The expected response is an exact repetition of every record, with images excluded.

## SOURCE DATA
===

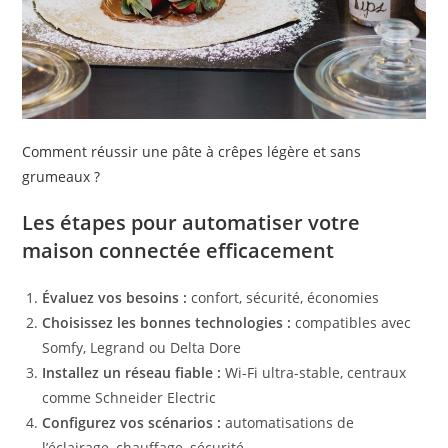
Comment réussir une pâte à crêpes légère et sans
grumeaux ?
Les étapes pour automatiser votre
maison connectée efficacement
Évaluez vos besoins :
confort, sécurité, économies
Choisissez les bonnes technologies :
compatibles avec
Somfy, Legrand ou Delta Dore
Installez un réseau fiable :
Wi-Fi ultra-stable, centraux
comme Schneider Electric
Configurez vos scénarios :
automatisations de
l’éclairage, chauffage, sécurité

===

## RESULT
Comment réussir une pâte à crêpes légère et sans
grumeaux ?
Les étapes pour automatiser votre
maison connectée efficacement
Évaluez vos besoins :
confort, sécurité, économies
Choisissez les bonnes technologies :
compatibles avec
Somfy, Legrand ou Delta Dore
Installez un réseau fiable :
Wi-Fi ultra-stable, centraux
comme Schneider Electric
Configurez vos scénarios :
automatisations de
l’éclairage, chauffage, sécurité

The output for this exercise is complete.